> _Text passage_:

Tuesday, March 26, 2013

Fluffed.


What is this new appendage that has grown onto my body?  Sometimes it is attached to my hip, shoulder, chest, or feet.  Sometimes the attachment is not physical, but like an invisible thread that binds it to me and pulls it in sync with my footsteps, or ahead in anticipation of where my feet will next land.

This extra limb I seem to have is not of human nature, but of the feline kind.  Her name is Fluffy, a moniker given to her by a niece or a nephew an undetermined number of years ago.  There is much discussion over her age, no one really knows the facts.  She was a member of my father’s menagerie, and she came to live with me five years ago after he died.  That means she’s at least five, but if the truth be told she is probably more likely 15. 

When she first came to live with me she was an outside cat, mostly feral, and she took to living in the wooded lot next door, and on the roof of my house, only to come to the porch to eat and lie in the sun on the cool pavement.  I didn’t really need to feed her.  She was quite adept at catching her own food.  She brought me a rabbit once and ate it whole leaving only one foot on the doormat for luck.  Then she ate that, too.  I saw her catch a bird in flight once.  She was an excellent huntress.

> _Exercise prompt_: Repeat the post about Fluffy from "Tuesday, March 26, 2013" up to and including "will next land.", substituting "growth" for "appendage".

[Saved data entries]
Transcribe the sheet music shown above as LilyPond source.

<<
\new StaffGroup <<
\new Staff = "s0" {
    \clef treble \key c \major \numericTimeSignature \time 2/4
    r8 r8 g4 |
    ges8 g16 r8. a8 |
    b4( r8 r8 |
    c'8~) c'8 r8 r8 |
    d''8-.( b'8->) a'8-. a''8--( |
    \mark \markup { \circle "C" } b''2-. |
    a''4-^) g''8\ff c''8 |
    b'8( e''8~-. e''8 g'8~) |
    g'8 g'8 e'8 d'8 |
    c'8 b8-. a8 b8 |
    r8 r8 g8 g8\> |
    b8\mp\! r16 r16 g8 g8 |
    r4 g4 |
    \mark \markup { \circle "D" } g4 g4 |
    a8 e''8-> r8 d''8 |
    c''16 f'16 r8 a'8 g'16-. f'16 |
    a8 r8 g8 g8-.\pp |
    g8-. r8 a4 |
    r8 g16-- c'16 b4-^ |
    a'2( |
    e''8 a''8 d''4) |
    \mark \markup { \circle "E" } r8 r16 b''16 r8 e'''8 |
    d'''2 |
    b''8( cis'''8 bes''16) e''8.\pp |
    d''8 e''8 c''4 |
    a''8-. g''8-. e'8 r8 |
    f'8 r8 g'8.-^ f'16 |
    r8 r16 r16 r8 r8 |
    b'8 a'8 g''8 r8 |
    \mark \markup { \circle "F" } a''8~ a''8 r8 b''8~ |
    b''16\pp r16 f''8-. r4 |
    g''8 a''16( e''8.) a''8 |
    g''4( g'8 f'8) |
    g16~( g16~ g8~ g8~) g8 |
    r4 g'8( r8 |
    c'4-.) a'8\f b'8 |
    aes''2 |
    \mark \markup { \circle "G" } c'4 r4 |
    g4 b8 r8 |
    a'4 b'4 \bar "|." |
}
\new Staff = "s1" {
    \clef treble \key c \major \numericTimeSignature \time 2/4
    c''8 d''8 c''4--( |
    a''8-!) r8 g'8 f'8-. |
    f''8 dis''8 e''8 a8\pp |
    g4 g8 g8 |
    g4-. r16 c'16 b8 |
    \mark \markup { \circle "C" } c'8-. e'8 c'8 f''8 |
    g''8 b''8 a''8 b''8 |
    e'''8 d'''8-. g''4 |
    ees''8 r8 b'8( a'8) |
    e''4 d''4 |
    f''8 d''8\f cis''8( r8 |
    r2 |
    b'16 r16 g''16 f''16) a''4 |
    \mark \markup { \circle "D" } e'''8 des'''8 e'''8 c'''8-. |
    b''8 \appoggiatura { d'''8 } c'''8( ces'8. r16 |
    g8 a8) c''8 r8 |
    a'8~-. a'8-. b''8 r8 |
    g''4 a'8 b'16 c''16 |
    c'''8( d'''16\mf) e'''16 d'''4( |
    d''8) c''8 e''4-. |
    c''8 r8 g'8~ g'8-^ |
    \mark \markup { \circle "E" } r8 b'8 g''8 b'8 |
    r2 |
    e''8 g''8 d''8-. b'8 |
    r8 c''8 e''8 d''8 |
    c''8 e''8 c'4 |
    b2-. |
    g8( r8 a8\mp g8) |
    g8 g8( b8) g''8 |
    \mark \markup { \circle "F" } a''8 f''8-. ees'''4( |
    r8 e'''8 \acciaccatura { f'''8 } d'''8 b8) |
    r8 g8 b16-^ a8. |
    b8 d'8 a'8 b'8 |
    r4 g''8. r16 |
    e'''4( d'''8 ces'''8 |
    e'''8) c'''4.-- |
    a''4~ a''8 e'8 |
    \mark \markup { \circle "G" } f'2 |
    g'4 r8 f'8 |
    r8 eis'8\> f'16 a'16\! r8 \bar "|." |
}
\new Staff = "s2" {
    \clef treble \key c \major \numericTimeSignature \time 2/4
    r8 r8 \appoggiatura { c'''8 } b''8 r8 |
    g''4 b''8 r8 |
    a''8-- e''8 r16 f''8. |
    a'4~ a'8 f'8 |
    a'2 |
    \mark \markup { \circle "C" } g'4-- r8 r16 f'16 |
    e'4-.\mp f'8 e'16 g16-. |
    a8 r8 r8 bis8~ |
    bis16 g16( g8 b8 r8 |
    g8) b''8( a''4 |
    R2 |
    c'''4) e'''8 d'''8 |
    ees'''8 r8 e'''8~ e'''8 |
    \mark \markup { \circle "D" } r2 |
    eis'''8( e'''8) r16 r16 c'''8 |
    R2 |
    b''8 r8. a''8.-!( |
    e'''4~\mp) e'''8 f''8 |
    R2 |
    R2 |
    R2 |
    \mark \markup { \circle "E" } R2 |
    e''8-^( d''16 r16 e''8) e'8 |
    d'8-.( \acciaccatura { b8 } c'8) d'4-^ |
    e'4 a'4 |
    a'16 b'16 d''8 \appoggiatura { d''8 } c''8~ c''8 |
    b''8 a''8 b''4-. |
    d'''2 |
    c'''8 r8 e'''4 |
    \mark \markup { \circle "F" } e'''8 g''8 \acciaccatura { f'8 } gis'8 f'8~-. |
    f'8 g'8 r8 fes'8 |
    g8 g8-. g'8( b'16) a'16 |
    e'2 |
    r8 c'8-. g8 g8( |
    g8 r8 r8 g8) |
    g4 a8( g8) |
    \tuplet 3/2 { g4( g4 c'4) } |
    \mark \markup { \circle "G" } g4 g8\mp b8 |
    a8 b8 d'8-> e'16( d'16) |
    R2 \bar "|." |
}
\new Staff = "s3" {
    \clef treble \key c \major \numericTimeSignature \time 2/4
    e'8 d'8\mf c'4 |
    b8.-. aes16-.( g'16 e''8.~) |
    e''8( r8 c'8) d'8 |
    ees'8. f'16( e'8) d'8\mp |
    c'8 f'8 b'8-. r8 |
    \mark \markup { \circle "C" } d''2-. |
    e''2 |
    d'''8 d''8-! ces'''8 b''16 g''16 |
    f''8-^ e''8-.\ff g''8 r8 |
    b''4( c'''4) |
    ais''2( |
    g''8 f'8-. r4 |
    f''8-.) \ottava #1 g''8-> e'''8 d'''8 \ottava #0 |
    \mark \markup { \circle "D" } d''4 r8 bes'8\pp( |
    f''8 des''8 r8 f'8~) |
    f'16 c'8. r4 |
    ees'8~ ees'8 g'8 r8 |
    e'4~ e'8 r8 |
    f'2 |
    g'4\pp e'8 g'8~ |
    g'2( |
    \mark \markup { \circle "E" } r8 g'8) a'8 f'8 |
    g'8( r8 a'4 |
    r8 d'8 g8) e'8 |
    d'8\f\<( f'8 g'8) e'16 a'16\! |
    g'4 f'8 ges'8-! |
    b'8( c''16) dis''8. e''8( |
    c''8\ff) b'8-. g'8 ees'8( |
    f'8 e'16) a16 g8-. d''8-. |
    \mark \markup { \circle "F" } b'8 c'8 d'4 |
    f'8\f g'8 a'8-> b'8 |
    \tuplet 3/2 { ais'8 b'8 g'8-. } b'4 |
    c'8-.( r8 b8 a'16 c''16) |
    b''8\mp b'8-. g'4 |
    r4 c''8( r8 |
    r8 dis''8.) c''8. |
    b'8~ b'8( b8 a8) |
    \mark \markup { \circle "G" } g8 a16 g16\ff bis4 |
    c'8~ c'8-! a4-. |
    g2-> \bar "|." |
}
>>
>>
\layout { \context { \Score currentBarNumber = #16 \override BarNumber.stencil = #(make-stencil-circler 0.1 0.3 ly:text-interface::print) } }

> _Finished task_:
Tuesday, March 26, 2013

Fluffed.


What is this new growth that has grown onto my body?  Sometimes it is attached to my hip, shoulder, chest, or feet.  Sometimes the attachment is not physical, but like an invisible thread that binds it to me and pulls it in sync with my footsteps, or ahead in anticipation of where my feet will next land.